A internet e as novas tecnologias são um novo mundo a explorar neste género de filmes, assim como as chamadas de telefone nestes filmes evoluíram da simples chamada clássica em filmes como “Scream”, até à chamada por Skype, como no mais recente “Unfriended”, por exemplo. Se juntarmos a isso o facto de em 2014 duas crianças (depois internadas) terem esfaqueado uma outra sob o pretexto de agradarem ao “Slender Man” (a lembrar um pouco como Marilyn foi “culpado” pelo tiroteio de Columbine) depois de terem descoberto a sua história e as possibilidades criativas estavam todas à mão da imaginação do realizador Sylvain White e do guionista David Birke. Mas foi como meter os melhores ingredientes à frente de quem não sabe cozinhar. Continuando a comparação, não há nada pior que um filme de terror sem qualquer “sal”, ao contrário da personagem que lhe deu origem, e que fez surgir um mito que se propagou por toda a internet, conquistando-a ao ponto de ter dado a origem a vídeos e jogos de computador.
De um guião simplista, facilitista e trapalhão surge uma stayover de quatro amigas (sem muito em comum) adolescentes, onde se fala de rapazes giros e se vê porno ao mesmo tempo onde se aborda o problema de alcoolismo do progenitor da anfitriã (a única personagem que à partida parecia ter alguma profundidade psicológica e que, talvez por isso, não dura muito). Nessa stay,onde se comenta que os rapazes iriam invocar o Slender Man, e depois de se explicar que quem vê um vídeo desaparece ou é atormentando, acha-se que o mais lógico é obviamente assistir ao mesmo, onde depois de um ritual o Slender Man é invocado. Uma mini pesquisa no Google e o vídeo, que podia muito bem ser um videoclipe dos Tool (para quando o álbum, Maynard!?) cruzado com “Un Chien Andalou” – como de resto refere e bem Owen Gleiberman à Variety -, está lá, à mão de semear. A partir daí tudo acontece como esperado. Não há novidade nenhuma, não há nada de novo e há muita coisa mal ou, pelo menos, absolutamente banal.
As passagens de tempo dadas pelo acelerar das nuvens numa atmosfera sempre acinzentada estão lá. As cenas oníricas também estão lá. Os delírios também estão lá. A chamada por vídeo que resulta num “confronto directo” com o monstro também. Vermos o Slender Man a aparecer na cara de outra pessoa? Também. Os testemunhos por toda a internet de outros casos, através de fotografias e vídeos amadores inexplicáveis também estão lá, para dar algum “corpo” à coisa, assim como a paranóia dos que cá ficam. É unicamente nesse ponto que reside uma das poucas coisas positivas do filme, a personagem interpretada por Joey King (pena Annalise Basso não ter tido tempo para se tornar relevante em termos de interpretação), que a mesma “leva às costas”, mesmo com frases como “He gets in your head like a computer virus!”.

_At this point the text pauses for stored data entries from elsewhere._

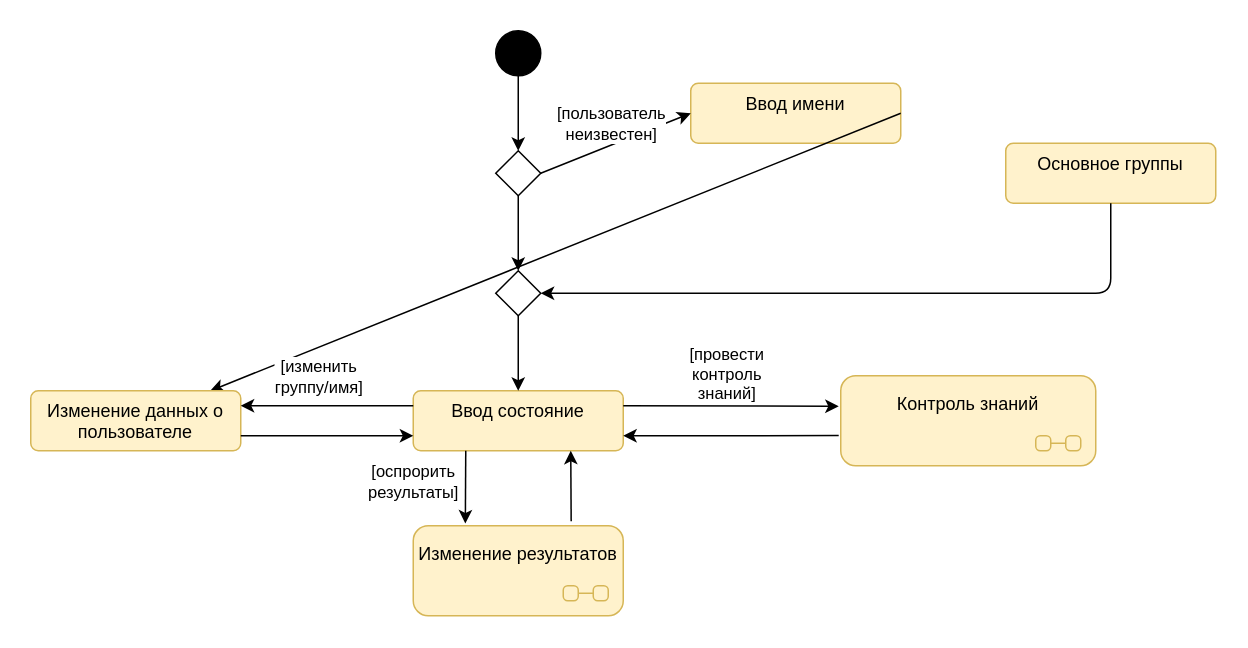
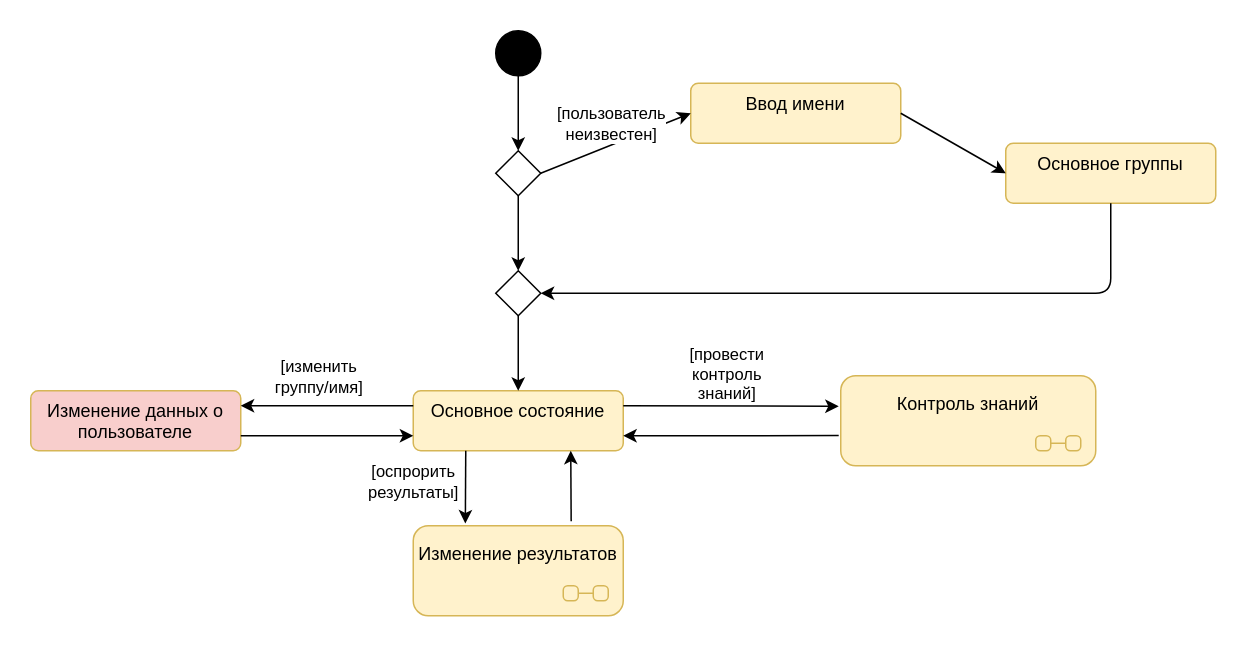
  <mxCell id="0" />
  <mxCell id="1" parent="0" />
  <mxCell id="2" value="" style="ellipse;fillColor=strokeColor;html=1;" vertex="1" parent="1"><mxGeometry x="330" y="20" width="30" height="30" as="geometry" /></mxCell>
  <mxCell id="3" value="" style="endArrow=classic;html=1;rounded=1;exitX=0.5;exitY=1;exitDx=0;exitDy=0;entryX=0.5;entryY=0;entryDx=0;entryDy=0;curved=0;" edge="1" parent="1" source="2" target="4"><mxGeometry width="50" height="50" relative="1" as="geometry"><mxPoint x="560" y="340" as="sourcePoint" /><mxPoint x="610" y="290" as="targetPoint" /></mxGeometry></mxCell>
  <mxCell id="4" value="" style="rhombus;" vertex="1" parent="1"><mxGeometry x="330" y="100" width="30" height="30" as="geometry" /></mxCell>
  <mxCell id="5" value="Ввод имени" style="html=1;align=center;verticalAlign=top;rounded=1;absoluteArcSize=1;arcSize=10;dashed=0;whiteSpace=wrap;fillColor=#fff2cc;strokeColor=#d6b656;" vertex="1" parent="1"><mxGeometry x="460" y="55" width="140" height="40" as="geometry" /></mxCell>
  <mxCell id="6" value="" style="endArrow=classic;html=1;rounded=1;exitX=1;exitY=0.5;exitDx=0;exitDy=0;entryX=0;entryY=0.5;entryDx=0;entryDy=0;curved=0;" edge="1" parent="1" source="4" target="5"><mxGeometry width="50" height="50" relative="1" as="geometry"><mxPoint x="355" y="60" as="sourcePoint" /><mxPoint x="355" y="110" as="targetPoint" /></mxGeometry></mxCell>
  <mxCell id="7" value="[пользователь&lt;div&gt;неизвестен]&lt;/div&gt;" style="edgeLabel;html=1;align=center;verticalAlign=middle;resizable=0;points=[];" vertex="1" connectable="0" parent="6"><mxGeometry x="-0.069" y="1" relative="1" as="geometry"><mxPoint y="-14" as="offset" /></mxGeometry></mxCell>
  <mxCell id="8" value="Основное группы" style="html=1;align=center;verticalAlign=top;rounded=1;absoluteArcSize=1;arcSize=10;dashed=0;whiteSpace=wrap;fillColor=#fff2cc;strokeColor=#d6b656;" vertex="1" parent="1"><mxGeometry x="670" y="95" width="140" height="40" as="geometry" /></mxCell>
- <mxCell id="9" value="" style="endArrow=classic;html=1;rounded=1;exitX=1;exitY=0.5;exitDx=0;exitDy=0;curved=0;" edge="1" parent="1" source="5" target="18"><mxGeometry width="50" height="50" relative="1" as="geometry"><mxPoint x="430" y="125" as="sourcePoint" /><mxPoint x="480" y="125" as="targetPoint" /></mxGeometry></mxCell>
- <mxCell id="10" value="Ввод состояние" style="html=1;align=center;verticalAlign=top;rounded=1;absoluteArcSize=1;arcSize=10;dashed=0;whiteSpace=wrap;fillColor=#fff2cc;strokeColor=#d6b656;" vertex="1" parent="1"><mxGeometry x="275" y="260" width="140" height="40" as="geometry" /></mxCell>
+ <mxCell id="9" value="" style="endArrow=classic;html=1;rounded=1;exitX=1;exitY=0.5;exitDx=0;exitDy=0;entryX=0;entryY=0.5;entryDx=0;entryDy=0;curved=0;" edge="1" parent="1" source="5" target="8"><mxGeometry width="50" height="50" relative="1" as="geometry"><mxPoint x="430" y="125" as="sourcePoint" /><mxPoint x="480" y="125" as="targetPoint" /></mxGeometry></mxCell>
+ <mxCell id="10" value="Основное состояние" style="html=1;align=center;verticalAlign=top;rounded=1;absoluteArcSize=1;arcSize=10;dashed=0;whiteSpace=wrap;fillColor=#fff2cc;strokeColor=#d6b656;" vertex="1" parent="1"><mxGeometry x="275" y="260" width="140" height="40" as="geometry" /></mxCell>
  <mxCell id="11" value="" style="endArrow=classic;html=1;rounded=1;exitX=0.5;exitY=1;exitDx=0;exitDy=0;entryX=0.5;entryY=0;entryDx=0;entryDy=0;curved=0;" edge="1" parent="1" source="14" target="10"><mxGeometry width="50" height="50" relative="1" as="geometry"><mxPoint x="355" y="60" as="sourcePoint" /><mxPoint x="355" y="110" as="targetPoint" /></mxGeometry></mxCell>
  <mxCell id="12" value="" style="endArrow=classic;html=1;rounded=1;exitX=0.5;exitY=1;exitDx=0;exitDy=0;entryX=1;entryY=0.5;entryDx=0;entryDy=0;curved=0;" edge="1" parent="1" source="8" target="14"><mxGeometry width="50" height="50" relative="1" as="geometry"><mxPoint x="620" y="125" as="sourcePoint" /><mxPoint x="680" y="125" as="targetPoint" /><Array as="points"><mxPoint x="740" y="195" /></Array></mxGeometry></mxCell>
  <mxCell id="13" value="" style="endArrow=classic;html=1;rounded=1;exitX=0.5;exitY=1;exitDx=0;exitDy=0;entryX=0.5;entryY=0;entryDx=0;entryDy=0;curved=0;" edge="1" parent="1" source="4" target="14"><mxGeometry width="50" height="50" relative="1" as="geometry"><mxPoint x="345" y="130" as="sourcePoint" /><mxPoint x="345" y="270" as="targetPoint" /></mxGeometry></mxCell>
  <mxCell id="14" value="" style="rhombus;" vertex="1" parent="1"><mxGeometry x="330" y="180" width="30" height="30" as="geometry" /></mxCell>
  <mxCell id="15" value="" style="endArrow=classic;html=1;rounded=1;exitX=1;exitY=0.25;exitDx=0;exitDy=0;curved=0;entryX=-0.008;entryY=0.339;entryDx=0;entryDy=0;entryPerimeter=0;" edge="1" parent="1" source="10" target="22"><mxGeometry width="50" height="50" relative="1" as="geometry"><mxPoint x="355" y="220" as="sourcePoint" /><mxPoint x="355" y="270" as="targetPoint" /></mxGeometry></mxCell>
  <mxCell id="16" value="[провести&lt;div&gt;контроль&lt;/div&gt;&lt;div&gt;знаний]&lt;/div&gt;" style="edgeLabel;html=1;align=center;verticalAlign=middle;resizable=0;points=[];" vertex="1" connectable="0" parent="15"><mxGeometry x="-0.088" y="2" relative="1" as="geometry"><mxPoint x="2" y="-20" as="offset" /></mxGeometry></mxCell>
  <mxCell id="17" value="" style="endArrow=classic;html=1;rounded=1;entryX=1;entryY=0.75;entryDx=0;entryDy=0;curved=0;exitX=-0.008;exitY=0.665;exitDx=0;exitDy=0;exitPerimeter=0;" edge="1" parent="1" source="22" target="10"><mxGeometry width="50" height="50" relative="1" as="geometry"><mxPoint x="425" y="280" as="sourcePoint" /><mxPoint x="540" y="280" as="targetPoint" /></mxGeometry></mxCell>
- <mxCell id="18" value="Изменение данных о пользователе" style="html=1;align=center;verticalAlign=top;rounded=1;absoluteArcSize=1;arcSize=10;dashed=0;whiteSpace=wrap;fillColor=#fff2cc;strokeColor=#d6b656;" vertex="1" parent="1"><mxGeometry y="260" width="140" height="40" as="geometry" x="20" /></mxCell>
+ <mxCell id="18" value="Изменение данных о пользователе" style="html=1;align=center;verticalAlign=top;rounded=1;absoluteArcSize=1;arcSize=10;dashed=0;whiteSpace=wrap;fillColor=#f8cecc;strokeColor=#d6b656;" vertex="1" parent="1"><mxGeometry y="260" width="140" height="40" as="geometry" x="20" /></mxCell>
  <mxCell id="19" value="" style="endArrow=classic;html=1;rounded=1;exitX=1;exitY=0.75;exitDx=0;exitDy=0;curved=0;entryX=0;entryY=0.75;entryDx=0;entryDy=0;" edge="1" parent="1" source="18" target="10"><mxGeometry width="50" height="50" relative="1" as="geometry"><mxPoint x="540" y="300" as="sourcePoint" /><mxPoint x="190" y="360" as="targetPoint" /></mxGeometry></mxCell>
  <mxCell id="20" value="" style="endArrow=classic;html=1;rounded=1;exitX=0;exitY=0.25;exitDx=0;exitDy=0;entryX=1;entryY=0.25;entryDx=0;entryDy=0;curved=0;" edge="1" parent="1" source="10" target="18"><mxGeometry width="50" height="50" relative="1" as="geometry"><mxPoint x="425" y="280" as="sourcePoint" /><mxPoint x="540" y="280" as="targetPoint" /></mxGeometry></mxCell>
  <mxCell id="21" value="[изменить&lt;div&gt;группу/имя]&lt;/div&gt;" style="edgeLabel;html=1;align=center;verticalAlign=middle;resizable=0;points=[];" vertex="1" connectable="0" parent="20"><mxGeometry x="-0.088" y="2" relative="1" as="geometry"><mxPoint x="-12" y="-22" as="offset" /></mxGeometry></mxCell>
  <mxCell id="22" value="Контроль знаний" style="shape=umlState;rounded=1;verticalAlign=top;spacingTop=5;umlStateSymbol=collapseState;absoluteArcSize=1;arcSize=10;html=1;whiteSpace=wrap;fillColor=#fff2cc;strokeColor=#d6b656;" vertex="1" parent="1"><mxGeometry x="560" y="250" width="170" height="60" as="geometry" /></mxCell>
  <mxCell id="23" value="Изменение результатов" style="shape=umlState;rounded=1;verticalAlign=top;spacingTop=5;umlStateSymbol=collapseState;absoluteArcSize=1;arcSize=10;html=1;whiteSpace=wrap;fillColor=#fff2cc;strokeColor=#d6b656;" vertex="1" parent="1"><mxGeometry x="275" y="350" width="140" height="60" as="geometry" /></mxCell>
  <mxCell id="24" value="" style="endArrow=classic;html=1;rounded=1;exitX=0.25;exitY=1;exitDx=0;exitDy=0;entryX=0.248;entryY=-0.025;entryDx=0;entryDy=0;curved=0;entryPerimeter=0;" edge="1" parent="1" source="10" target="23"><mxGeometry width="50" height="50" relative="1" as="geometry"><mxPoint x="355" y="220" as="sourcePoint" /><mxPoint x="355" y="270" as="targetPoint" /></mxGeometry></mxCell>
  <mxCell id="25" value="[оспрорить&lt;div&gt;результаты]&lt;/div&gt;" style="edgeLabel;html=1;align=center;verticalAlign=middle;resizable=0;points=[];" vertex="1" connectable="0" parent="24"><mxGeometry x="-0.113" y="1" relative="1" as="geometry"><mxPoint x="-36" y="-2" as="offset" /></mxGeometry></mxCell>
  <mxCell id="26" value="" style="endArrow=classic;html=1;rounded=1;exitX=0.752;exitY=-0.051;exitDx=0;exitDy=0;entryX=0.75;entryY=1;entryDx=0;entryDy=0;curved=0;exitPerimeter=0;" edge="1" parent="1" source="23" target="10"><mxGeometry width="50" height="50" relative="1" as="geometry"><mxPoint x="320" y="310" as="sourcePoint" /><mxPoint x="320" y="369" as="targetPoint" /></mxGeometry></mxCell>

Trata-se, portanto, de um filme plenamente convencional dentro do género, com os ingredientes que todos esperamos que tenha e que por isso mesmo se torna tremendamente dispensável, o que é uma pena, devido à figura que retrata. “Slender Man” é o mistério, é uma figura arrepiante que merece bem mais que aparecer aleatoriamente em acções insossas e que desformatam aquilo que é a sua imagem – um dos seus pontos fortes. É de levar as mãos aos olhos, não porque meta algum medo, mas porque já sabemos o que vai acontecer a seguir. O que não conseguimos – e ainda bem – é prever quanto mais material criado num qualquer fórum de internet ou numa thread por aí escondida poderá originar algo como este fenómeno que gerou o filme. E é esse espaço criativo que surgiu nos últimos vários anos que é de realçar, já que a obra a que ele deu origem é para esquecer.